Shelly first broke through in 2005 and has played with many Nashville greats from Rascal Flatts to Tim McGraw, and it was her breakthrough album "Ride" that would provide some of the more country orientated material of the evening such as the next song "I Want To Love You", a much slower song, with Shelly laying down the tambourine to deliver a more considered vocal with her free hands being used to emphasise each line. It was back to "Buffalo" for "Ready To Fall", a bluesy rocker packed full of Southern references which saw Shelly clicking her fingers as she sung and then gaining a round of applause for vocalising the missing electric guitar solo - great fun which saw Adam and Shelly high five at the end, to show how well it had gone.
For the ballad "Fear Of Flying", Shelly powered out the vocals, especially on the "Fly away fly away" part of the chorus, in a great performance. The number of acoustic guitarists temporarily rose to two with the arrival of Tony Moore, which saw a slight upping of the volume for the slower blues of "Kiss Me" which created a great atmosphere. Tony's arrival allowed them ot play a new co written song "Fire Water" which was extremely promising and saw Shelly take on an almost Amy Winehouse style delivery for the verses. Having played one new song, there was scope for another newish one, as Adam returned to the stage for On The Highway" which as Shelly would say would "Take it up a notch", with Adam clearly loving the speeding up of the chorus and the opportunity to make a little more noise.
The closing numbers when they came were as special as they were different from what had proceeded them. Borrowing Tony's guitar Shelly played the final songs solo. the first "Put Yourself In My Blues" saw the already quiet Rabbit Barn drop to zero noise, even the cars outside chose not to pass as everyone intently listened to each gently picked and beautifully sung note..
Tony was brought back to the stage for the final song only to find that Shelly and he could not find a song that they both knew, and so ever the trouper Shelly took control of the situation to lay down an a capella version of "Crazy". She must have known she had chosen well, as on the mere announcement of the song she was going to sing, murmurs of approval went around the room and by the time she had finished there was a standing ovation for that performance and in appreciation of the whole set.
For Morganway, It was to be another glorious night in a quite outstanding year and being introduced as "currently the best Americana band in the UK" set the bar impressively high for them to deliver on. So far this year they have always been up for a challenge and with the assistance of Felix on sound this was to be another bravura performance.

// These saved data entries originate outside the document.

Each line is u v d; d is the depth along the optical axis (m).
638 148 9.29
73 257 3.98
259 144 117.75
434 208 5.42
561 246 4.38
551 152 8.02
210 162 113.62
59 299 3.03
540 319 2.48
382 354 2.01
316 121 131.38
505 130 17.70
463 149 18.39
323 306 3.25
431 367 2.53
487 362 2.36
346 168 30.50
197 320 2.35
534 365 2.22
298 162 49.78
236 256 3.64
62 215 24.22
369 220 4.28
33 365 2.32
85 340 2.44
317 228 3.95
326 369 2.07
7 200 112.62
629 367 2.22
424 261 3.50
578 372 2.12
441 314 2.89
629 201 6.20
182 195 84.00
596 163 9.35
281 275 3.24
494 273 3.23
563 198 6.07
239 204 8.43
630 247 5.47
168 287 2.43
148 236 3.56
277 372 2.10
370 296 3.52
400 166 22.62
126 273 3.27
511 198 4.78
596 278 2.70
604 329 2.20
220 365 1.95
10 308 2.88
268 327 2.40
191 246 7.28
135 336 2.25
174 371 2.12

I'm not sure i've ever heard Matt's keyboard contributions on "Devil's Canyon" forinstance, ever sound so clear, such was the clarity of the sound. The song also saw SJ regain control of the trademark Morganway tambourine while delivering the lead vocals. For "My Love Ain't Gonna Save You", SJ was also contributing on acoustic guitar and the enforced rejigging of positions to allow everyone to fit on the stage gave a rare clear sight of drummer Ed, and it was interesting to see the inventive touches he was putting in while simultaneously driving the song along to great effect, along with Nicole Terry's haunting fiddle lines and the twin vocals of SJ and Callum.
For "In A Dream"(Coming Home), the opening rhythm is cooked up by Callum and Nicole, with Callum at times precariously based under a huge overhead beam, and only a Pete Townsend leap away from a major concussion. The closing section with the five simultaneous vocals over the gentlest of guitars was a sheer joy to behold. The ability of the band to move from delicate to "rawkus" was then ably demonstrated with Keiran's intro into "Let Me Go", the song once again building to a stunning conclusion with the power of 5 voices singing at the same time.